(Problem to solve)
Rewrite the entries below with every instance of "Specifies" changed to "Gives", keeping all other text the same.
_ _ _ _
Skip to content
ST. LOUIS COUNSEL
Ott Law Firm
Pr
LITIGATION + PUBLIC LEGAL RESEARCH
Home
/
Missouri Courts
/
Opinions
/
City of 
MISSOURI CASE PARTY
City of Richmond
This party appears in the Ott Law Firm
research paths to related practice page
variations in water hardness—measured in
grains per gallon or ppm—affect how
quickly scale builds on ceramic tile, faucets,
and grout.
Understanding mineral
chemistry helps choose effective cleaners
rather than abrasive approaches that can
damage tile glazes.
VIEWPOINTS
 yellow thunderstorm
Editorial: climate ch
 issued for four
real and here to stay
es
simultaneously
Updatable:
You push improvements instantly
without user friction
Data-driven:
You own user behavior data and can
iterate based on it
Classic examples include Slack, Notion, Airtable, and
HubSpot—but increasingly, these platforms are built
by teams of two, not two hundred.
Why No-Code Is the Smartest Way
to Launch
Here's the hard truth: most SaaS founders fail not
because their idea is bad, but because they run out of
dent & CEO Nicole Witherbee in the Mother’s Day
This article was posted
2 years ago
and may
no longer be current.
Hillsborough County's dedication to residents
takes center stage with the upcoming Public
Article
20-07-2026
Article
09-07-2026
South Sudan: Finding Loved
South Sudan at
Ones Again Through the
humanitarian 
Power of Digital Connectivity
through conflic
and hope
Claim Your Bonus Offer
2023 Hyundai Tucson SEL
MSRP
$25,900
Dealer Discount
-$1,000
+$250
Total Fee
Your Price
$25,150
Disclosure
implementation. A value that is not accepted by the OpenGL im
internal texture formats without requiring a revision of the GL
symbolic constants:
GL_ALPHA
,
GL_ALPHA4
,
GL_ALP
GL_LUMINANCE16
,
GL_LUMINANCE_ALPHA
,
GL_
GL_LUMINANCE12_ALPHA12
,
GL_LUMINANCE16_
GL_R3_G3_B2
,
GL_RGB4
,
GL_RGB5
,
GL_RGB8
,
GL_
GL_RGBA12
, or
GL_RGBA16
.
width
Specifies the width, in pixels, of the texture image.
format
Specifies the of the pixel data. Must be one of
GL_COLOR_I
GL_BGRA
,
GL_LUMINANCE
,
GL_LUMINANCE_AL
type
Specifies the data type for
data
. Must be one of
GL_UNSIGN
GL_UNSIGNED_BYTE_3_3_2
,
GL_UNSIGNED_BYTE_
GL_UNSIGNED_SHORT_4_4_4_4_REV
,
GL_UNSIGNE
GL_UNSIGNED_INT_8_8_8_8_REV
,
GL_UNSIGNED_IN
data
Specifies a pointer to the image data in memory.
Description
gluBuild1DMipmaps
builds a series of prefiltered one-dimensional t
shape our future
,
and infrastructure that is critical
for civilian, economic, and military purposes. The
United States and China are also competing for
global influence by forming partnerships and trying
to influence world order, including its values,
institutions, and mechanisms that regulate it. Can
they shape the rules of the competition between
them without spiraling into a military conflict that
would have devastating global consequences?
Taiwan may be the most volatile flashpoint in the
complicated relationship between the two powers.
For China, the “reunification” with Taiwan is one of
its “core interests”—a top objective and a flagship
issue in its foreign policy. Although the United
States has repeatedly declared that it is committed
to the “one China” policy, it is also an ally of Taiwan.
_ _ _ _
(Completed task)
Skip to content
ST. LOUIS COUNSEL
Ott Law Firm
Pr
LITIGATION + PUBLIC LEGAL RESEARCH
Home
/
Missouri Courts
/
Opinions
/
City of 
MISSOURI CASE PARTY
City of Richmond
This party appears in the Ott Law Firm
research paths to related practice page
variations in water hardness—measured in
grains per gallon or ppm—affect how
quickly scale builds on ceramic tile, faucets,
and grout.
Understanding mineral
chemistry helps choose effective cleaners
rather than abrasive approaches that can
damage tile glazes.
VIEWPOINTS
 yellow thunderstorm
Editorial: climate ch
 issued for four
real and here to stay
es
simultaneously
Updatable:
You push improvements instantly
without user friction
Data-driven:
You own user behavior data and can
iterate based on it
Classic examples include Slack, Notion, Airtable, and
HubSpot—but increasingly, these platforms are built
by teams of two, not two hundred.
Why No-Code Is the Smartest Way
to Launch
Here's the hard truth: most SaaS founders fail not
because their idea is bad, but because they run out of
dent & CEO Nicole Witherbee in the Mother’s Day
This article was posted
2 years ago
and may
no longer be current.
Hillsborough County's dedication to residents
takes center stage with the upcoming Public
Article
20-07-2026
Article
09-07-2026
South Sudan: Finding Loved
South Sudan at
Ones Again Through the
humanitarian 
Power of Digital Connectivity
through conflic
and hope
Claim Your Bonus Offer
2023 Hyundai Tucson SEL
MSRP
$25,900
Dealer Discount
-$1,000
+$250
Total Fee
Your Price
$25,150
Disclosure
implementation. A value that is not accepted by the OpenGL im
internal texture formats without requiring a revision of the GL
symbolic constants:
GL_ALPHA
,
GL_ALPHA4
,
GL_ALP
GL_LUMINANCE16
,
GL_LUMINANCE_ALPHA
,
GL_
GL_LUMINANCE12_ALPHA12
,
GL_LUMINANCE16_
GL_R3_G3_B2
,
GL_RGB4
,
GL_RGB5
,
GL_RGB8
,
GL_
GL_RGBA12
, or
GL_RGBA16
.
width
Gives the width, in pixels, of the texture image.
format
Gives the of the pixel data. Must be one of
GL_COLOR_I
GL_BGRA
,
GL_LUMINANCE
,
GL_LUMINANCE_AL
type
Gives the data type for
data
. Must be one of
GL_UNSIGN
GL_UNSIGNED_BYTE_3_3_2
,
GL_UNSIGNED_BYTE_
GL_UNSIGNED_SHORT_4_4_4_4_REV
,
GL_UNSIGNE
GL_UNSIGNED_INT_8_8_8_8_REV
,
GL_UNSIGNED_IN
data
Gives a pointer to the image data in memory.
Description
gluBuild1DMipmaps
builds a series of prefiltered one-dimensional t
shape our future
,
and infrastructure that is critical
for civilian, economic, and military purposes. The
United States and China are also competing for
global influence by forming partnerships and trying
to influence world order, including its values,
institutions, and mechanisms that regulate it. Can
they shape the rules of the competition between
them without spiraling into a military conflict that
would have devastating global consequences?
Taiwan may be the most volatile flashpoint in the
complicated relationship between the two powers.
For China, the “reunification” with Taiwan is one of
its “core interests”—a top objective and a flagship
issue in its foreign policy. Although the United
States has repeatedly declared that it is committed
to the “one China” policy, it is also an ally of Taiwan.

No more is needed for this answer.